PROVIDED PASSAGE ->
- Opening Delimiter -

In two consolidated actions, inter alia, to recover damages for property damage, the plaintiff appeals from (1) a judgment of the Supreme Court, Westchester County (Nicolai, J.), dated April 27, 1993, which, upon an order dated March 26, 1993, granting the defendant’s motion for summary judgment to dismiss the complaints, is in favor of the defendant and against it dismissing the complaints and (2) so much of an order of the same court, entered July 14, 1993, as, upon reargument of the defendant’s motion for summary judgment, adhered to its original determination. The plaintiffs notice of appeal from the order entered March 26, 1993, is deemed a premature notice of appeal from the judgment (CPLR 5520 [c]).
Ordered that the appeal from the judgment is dismissed as the judgment was superseded by the order entered July 14, 1993, made upon reargument; and it is further,
Ordered that the order entered July 14, 1993, is affirmed insofar as appealed from; and it is further,
Ordered that the respondent is awarded one bill of costs.
We agree with the Supreme Court that the defendant is entitled to judgment, as a matter of law dismissing the complaint. The doctrine of res ipsa loquitur is not applicable here. There is no definitive evidence as to the cause of the fire that damaged the plaintiffs property (see, Schultheis v Pristouris, 45 AD2d 864; Board of Educ. v Herb’s Dodge Sales & Serv., 79 AD2d 1049; Atlas Supply Co. v Colgate Contr., 8 AD2d 793). *551Moreover, our conclusion remains the same even considering the memorandum prepared by two employees of the plaintiff, Pete Nowicki, Jr., and Charles Maneri, Sr., which was relied upon by the plaintiff but apparently disregarded by the Supreme Court. Mangano, P. J., Rosenblatt, Miller and Ritter, JJ., concur.

- Closing Delimiter -

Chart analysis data
- Opening Delimiter -

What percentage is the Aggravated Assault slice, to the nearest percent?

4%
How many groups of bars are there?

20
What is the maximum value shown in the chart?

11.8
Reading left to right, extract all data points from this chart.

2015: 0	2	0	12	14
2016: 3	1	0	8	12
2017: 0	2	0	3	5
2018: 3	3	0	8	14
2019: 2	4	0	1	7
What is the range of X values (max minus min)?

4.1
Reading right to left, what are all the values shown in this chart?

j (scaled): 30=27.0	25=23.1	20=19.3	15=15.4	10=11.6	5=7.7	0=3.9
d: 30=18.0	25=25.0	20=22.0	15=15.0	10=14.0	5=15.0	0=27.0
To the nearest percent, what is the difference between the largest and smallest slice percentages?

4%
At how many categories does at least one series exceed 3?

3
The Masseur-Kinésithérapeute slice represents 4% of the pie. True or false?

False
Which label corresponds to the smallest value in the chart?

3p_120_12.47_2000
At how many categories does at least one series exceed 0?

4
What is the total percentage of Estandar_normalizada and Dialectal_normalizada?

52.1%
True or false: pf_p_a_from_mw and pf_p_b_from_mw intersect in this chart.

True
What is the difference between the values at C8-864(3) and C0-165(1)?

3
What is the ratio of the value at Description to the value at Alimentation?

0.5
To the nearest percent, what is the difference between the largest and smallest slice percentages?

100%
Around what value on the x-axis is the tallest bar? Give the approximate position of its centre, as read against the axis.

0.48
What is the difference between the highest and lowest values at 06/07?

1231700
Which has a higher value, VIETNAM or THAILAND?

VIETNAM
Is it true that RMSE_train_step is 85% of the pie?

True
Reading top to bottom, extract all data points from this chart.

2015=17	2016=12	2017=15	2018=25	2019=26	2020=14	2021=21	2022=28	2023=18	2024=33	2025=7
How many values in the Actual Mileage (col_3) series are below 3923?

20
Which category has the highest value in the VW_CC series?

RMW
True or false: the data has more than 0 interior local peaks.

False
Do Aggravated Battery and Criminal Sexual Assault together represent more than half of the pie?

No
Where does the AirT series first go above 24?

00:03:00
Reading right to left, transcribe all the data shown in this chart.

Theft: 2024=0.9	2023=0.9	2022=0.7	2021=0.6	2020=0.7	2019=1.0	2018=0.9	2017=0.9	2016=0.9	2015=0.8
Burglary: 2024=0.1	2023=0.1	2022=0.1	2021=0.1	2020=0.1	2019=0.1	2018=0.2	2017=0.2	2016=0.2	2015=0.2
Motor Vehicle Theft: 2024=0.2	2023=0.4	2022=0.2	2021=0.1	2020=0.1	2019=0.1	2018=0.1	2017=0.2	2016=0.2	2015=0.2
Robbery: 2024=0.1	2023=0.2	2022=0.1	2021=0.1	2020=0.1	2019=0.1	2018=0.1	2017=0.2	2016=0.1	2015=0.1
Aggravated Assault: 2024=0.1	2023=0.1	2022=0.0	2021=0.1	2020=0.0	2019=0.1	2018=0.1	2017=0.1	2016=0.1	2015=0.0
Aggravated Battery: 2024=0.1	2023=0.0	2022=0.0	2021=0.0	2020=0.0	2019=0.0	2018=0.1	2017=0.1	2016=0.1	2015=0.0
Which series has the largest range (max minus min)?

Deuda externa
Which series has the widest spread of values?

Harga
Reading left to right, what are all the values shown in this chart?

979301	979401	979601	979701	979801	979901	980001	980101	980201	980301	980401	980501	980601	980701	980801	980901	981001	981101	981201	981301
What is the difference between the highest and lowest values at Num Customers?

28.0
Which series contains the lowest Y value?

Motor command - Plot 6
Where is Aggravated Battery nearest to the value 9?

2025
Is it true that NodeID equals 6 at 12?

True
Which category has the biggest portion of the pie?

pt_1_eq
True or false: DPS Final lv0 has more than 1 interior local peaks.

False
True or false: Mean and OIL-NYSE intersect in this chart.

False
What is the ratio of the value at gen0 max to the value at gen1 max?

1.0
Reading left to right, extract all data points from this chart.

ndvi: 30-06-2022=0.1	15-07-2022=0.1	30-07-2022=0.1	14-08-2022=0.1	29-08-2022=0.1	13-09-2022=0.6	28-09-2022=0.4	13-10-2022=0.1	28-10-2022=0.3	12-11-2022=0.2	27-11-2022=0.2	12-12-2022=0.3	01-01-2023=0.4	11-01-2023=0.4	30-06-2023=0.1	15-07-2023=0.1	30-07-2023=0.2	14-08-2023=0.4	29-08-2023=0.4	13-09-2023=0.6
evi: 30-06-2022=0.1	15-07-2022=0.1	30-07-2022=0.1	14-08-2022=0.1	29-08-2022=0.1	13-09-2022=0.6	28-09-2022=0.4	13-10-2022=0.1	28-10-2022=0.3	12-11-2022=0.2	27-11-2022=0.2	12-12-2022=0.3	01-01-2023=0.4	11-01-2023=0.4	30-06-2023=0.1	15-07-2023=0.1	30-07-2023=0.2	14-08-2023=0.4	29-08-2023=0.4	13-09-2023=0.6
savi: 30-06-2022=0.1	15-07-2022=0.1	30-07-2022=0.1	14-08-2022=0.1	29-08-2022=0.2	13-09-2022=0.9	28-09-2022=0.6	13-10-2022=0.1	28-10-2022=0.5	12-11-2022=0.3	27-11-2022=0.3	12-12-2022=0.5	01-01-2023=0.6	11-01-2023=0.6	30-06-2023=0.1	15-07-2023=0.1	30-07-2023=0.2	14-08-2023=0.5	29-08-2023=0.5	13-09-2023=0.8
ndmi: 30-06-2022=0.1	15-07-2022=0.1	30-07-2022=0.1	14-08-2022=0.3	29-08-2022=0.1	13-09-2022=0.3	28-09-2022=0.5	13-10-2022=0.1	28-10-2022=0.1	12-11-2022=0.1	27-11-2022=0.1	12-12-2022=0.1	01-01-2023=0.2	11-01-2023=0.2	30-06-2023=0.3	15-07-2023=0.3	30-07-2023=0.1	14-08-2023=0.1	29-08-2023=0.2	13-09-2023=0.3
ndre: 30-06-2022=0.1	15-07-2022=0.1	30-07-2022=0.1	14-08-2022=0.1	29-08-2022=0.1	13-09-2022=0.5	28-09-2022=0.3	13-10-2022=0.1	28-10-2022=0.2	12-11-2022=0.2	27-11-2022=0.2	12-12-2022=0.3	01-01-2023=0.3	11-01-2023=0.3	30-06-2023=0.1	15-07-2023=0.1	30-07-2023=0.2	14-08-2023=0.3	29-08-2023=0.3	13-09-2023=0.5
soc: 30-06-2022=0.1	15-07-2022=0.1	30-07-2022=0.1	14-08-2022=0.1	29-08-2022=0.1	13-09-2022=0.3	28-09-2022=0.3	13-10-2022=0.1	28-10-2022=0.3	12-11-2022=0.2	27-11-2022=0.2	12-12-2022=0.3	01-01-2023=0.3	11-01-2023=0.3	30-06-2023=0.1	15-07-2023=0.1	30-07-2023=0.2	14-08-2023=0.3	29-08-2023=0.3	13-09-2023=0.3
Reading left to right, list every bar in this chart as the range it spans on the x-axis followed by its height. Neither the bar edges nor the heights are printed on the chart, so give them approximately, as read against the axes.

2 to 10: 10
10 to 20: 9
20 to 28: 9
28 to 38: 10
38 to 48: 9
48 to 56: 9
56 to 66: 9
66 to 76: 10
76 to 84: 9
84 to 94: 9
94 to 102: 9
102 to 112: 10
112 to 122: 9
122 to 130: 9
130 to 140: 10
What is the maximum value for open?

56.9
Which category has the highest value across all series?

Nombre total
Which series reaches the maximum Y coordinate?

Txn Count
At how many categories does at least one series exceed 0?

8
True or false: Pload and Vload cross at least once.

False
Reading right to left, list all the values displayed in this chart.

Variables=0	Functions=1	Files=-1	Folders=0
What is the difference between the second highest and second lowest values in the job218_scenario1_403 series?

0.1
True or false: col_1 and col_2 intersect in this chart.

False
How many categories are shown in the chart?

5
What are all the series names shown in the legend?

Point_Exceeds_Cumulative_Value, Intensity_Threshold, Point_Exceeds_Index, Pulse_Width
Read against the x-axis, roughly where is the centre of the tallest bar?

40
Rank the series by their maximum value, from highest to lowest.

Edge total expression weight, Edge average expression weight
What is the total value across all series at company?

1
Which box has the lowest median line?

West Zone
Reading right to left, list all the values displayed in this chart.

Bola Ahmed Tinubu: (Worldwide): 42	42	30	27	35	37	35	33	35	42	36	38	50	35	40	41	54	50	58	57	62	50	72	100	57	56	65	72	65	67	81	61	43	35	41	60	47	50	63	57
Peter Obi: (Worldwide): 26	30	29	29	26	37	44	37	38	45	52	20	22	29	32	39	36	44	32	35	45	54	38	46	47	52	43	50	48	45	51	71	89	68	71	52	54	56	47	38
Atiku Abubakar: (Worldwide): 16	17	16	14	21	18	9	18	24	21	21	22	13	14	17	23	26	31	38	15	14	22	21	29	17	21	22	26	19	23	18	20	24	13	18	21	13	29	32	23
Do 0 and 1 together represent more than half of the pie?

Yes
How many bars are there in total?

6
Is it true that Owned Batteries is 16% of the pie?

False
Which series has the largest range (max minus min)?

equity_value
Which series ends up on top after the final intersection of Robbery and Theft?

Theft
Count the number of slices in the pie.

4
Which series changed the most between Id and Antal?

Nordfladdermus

- Closing Delimiter -

WHAT YOU SHOULD DO ->
Set down the court decision word for word, starting at the words "We agree with" and stopping after "Ritter, JJ., concur.".

EXPECTED ANSWER ->
We agree with the Supreme Court that the defendant is entitled to judgment, as a matter of law dismissing the complaint. The doctrine of res ipsa loquitur is not applicable here. There is no definitive evidence as to the cause of the fire that damaged the plaintiffs property (see, Schultheis v Pristouris, 45 AD2d 864; Board of Educ. v Herb’s Dodge Sales & Serv., 79 AD2d 1049; Atlas Supply Co. v Colgate Contr., 8 AD2d 793). *551Moreover, our conclusion remains the same even considering the memorandum prepared by two employees of the plaintiff, Pete Nowicki, Jr., and Charles Maneri, Sr., which was relied upon by the plaintiff but apparently disregarded by the Supreme Court. Mangano, P. J., Rosenblatt, Miller and Ritter, JJ., concur.